• **Supplied records**:
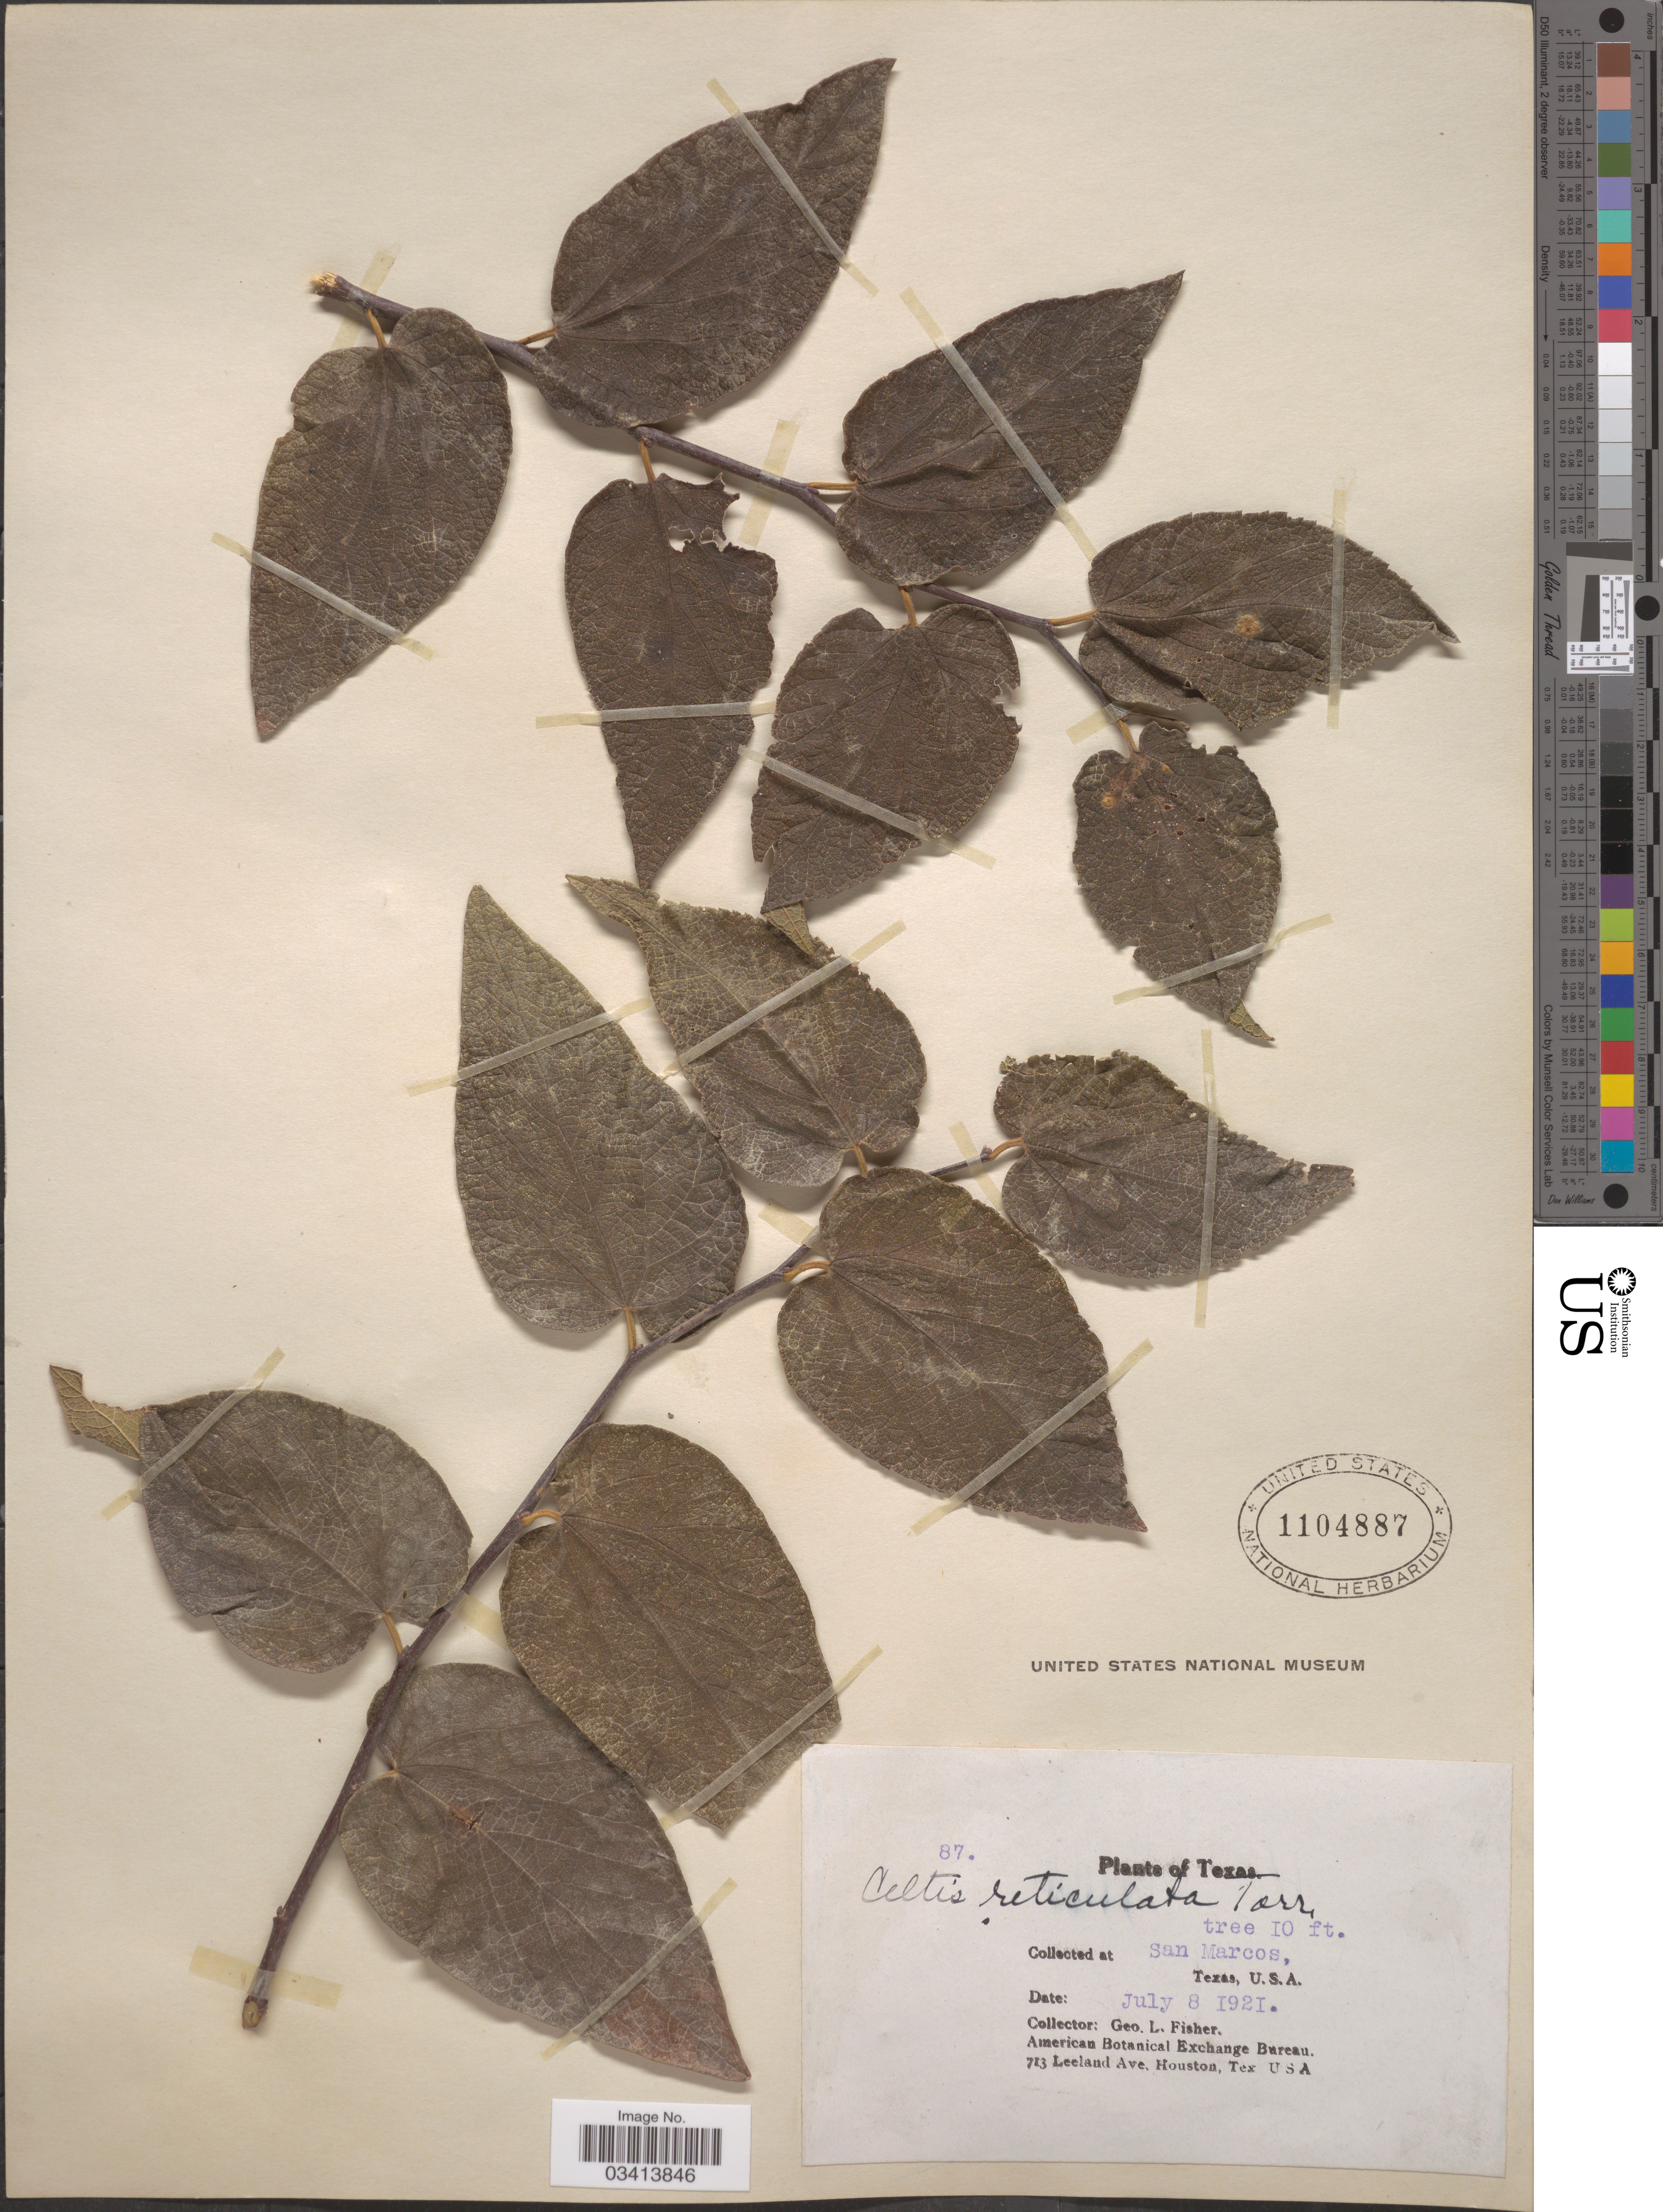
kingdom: Plantae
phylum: Tracheophyta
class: Magnoliopsida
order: Rosales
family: Cannabaceae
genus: Celtis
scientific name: Celtis reticulata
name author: Torr.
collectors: G. L. Fisher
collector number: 87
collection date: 1921-07-08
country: United States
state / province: Texas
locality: San Marcos.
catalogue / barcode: US 1104887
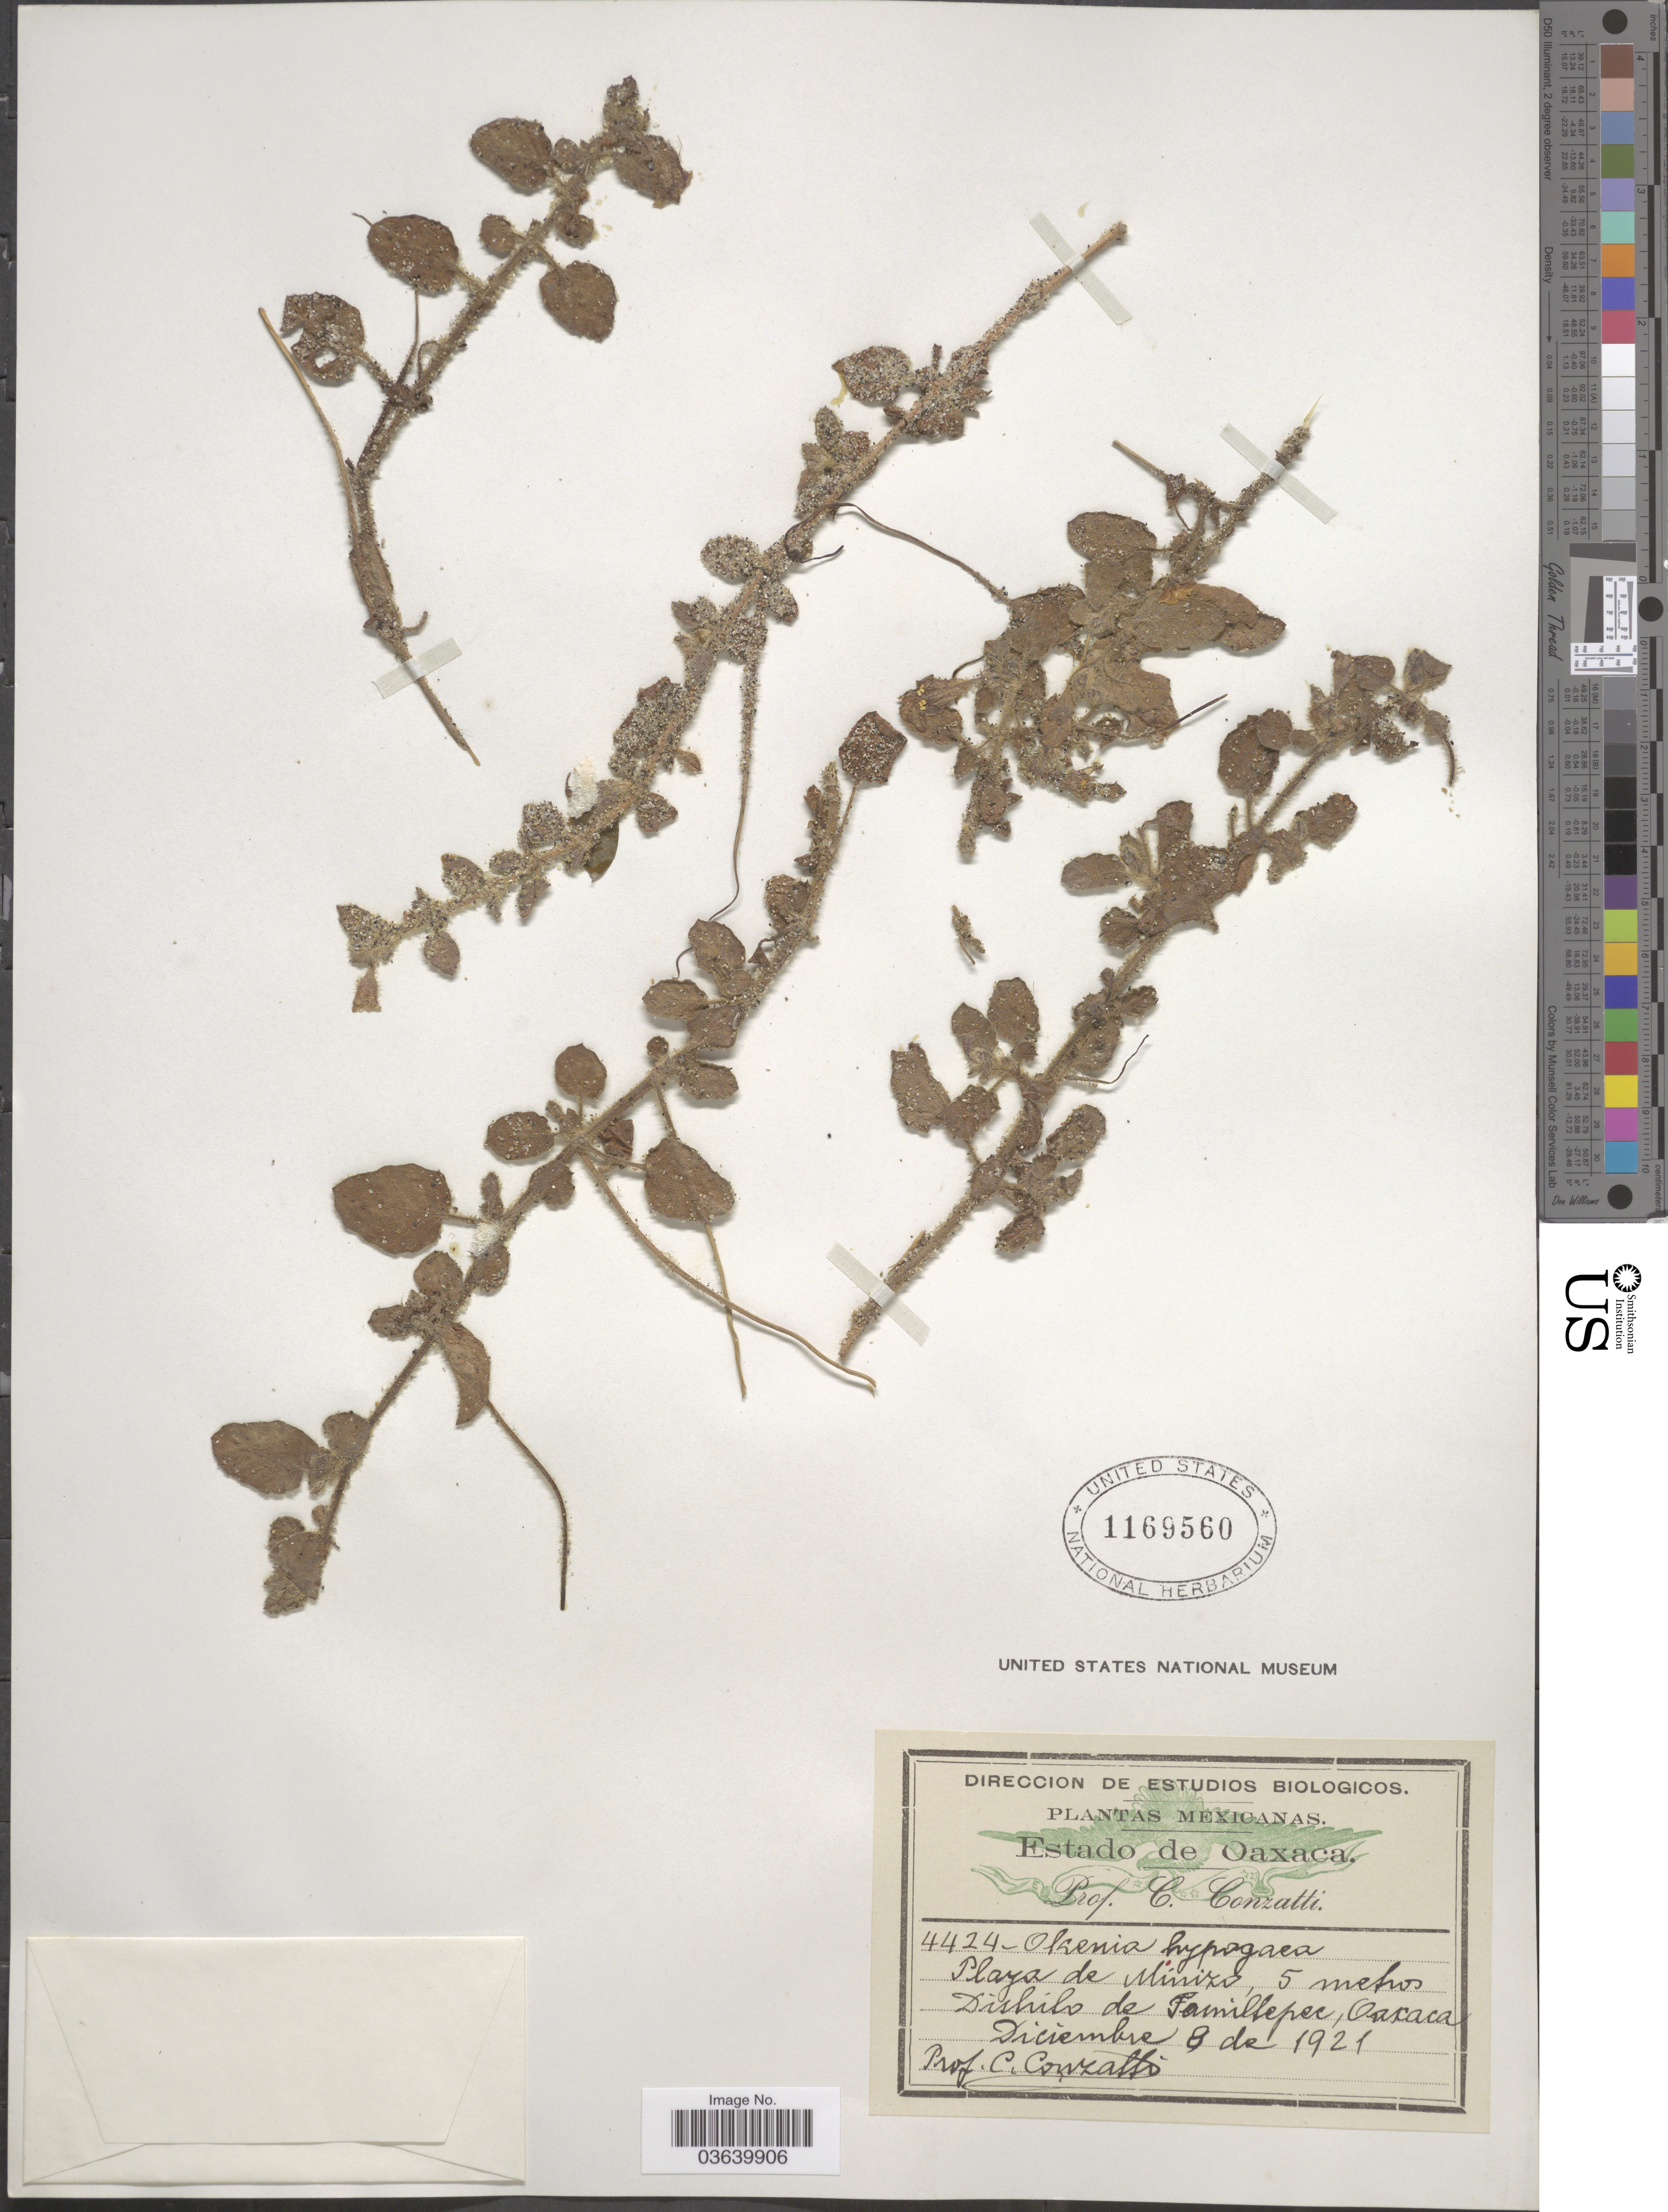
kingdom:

• **Instructions to follow**:
Reproduce every line of the records above verbatim, omitting the pictures.

• **Answer to the task**:
kingdom: Plantae
phylum: Tracheophyta
class: Magnoliopsida
order: Rosales
family: Cannabaceae
genus: Celtis
scientific name: Celtis reticulata
name author: Torr.
collectors: G. L. Fisher
collector number: 87
collection date: 1921-07-08
country: United States
state / province: Texas
locality: San Marcos.
catalogue / barcode: US 1104887
kingdom:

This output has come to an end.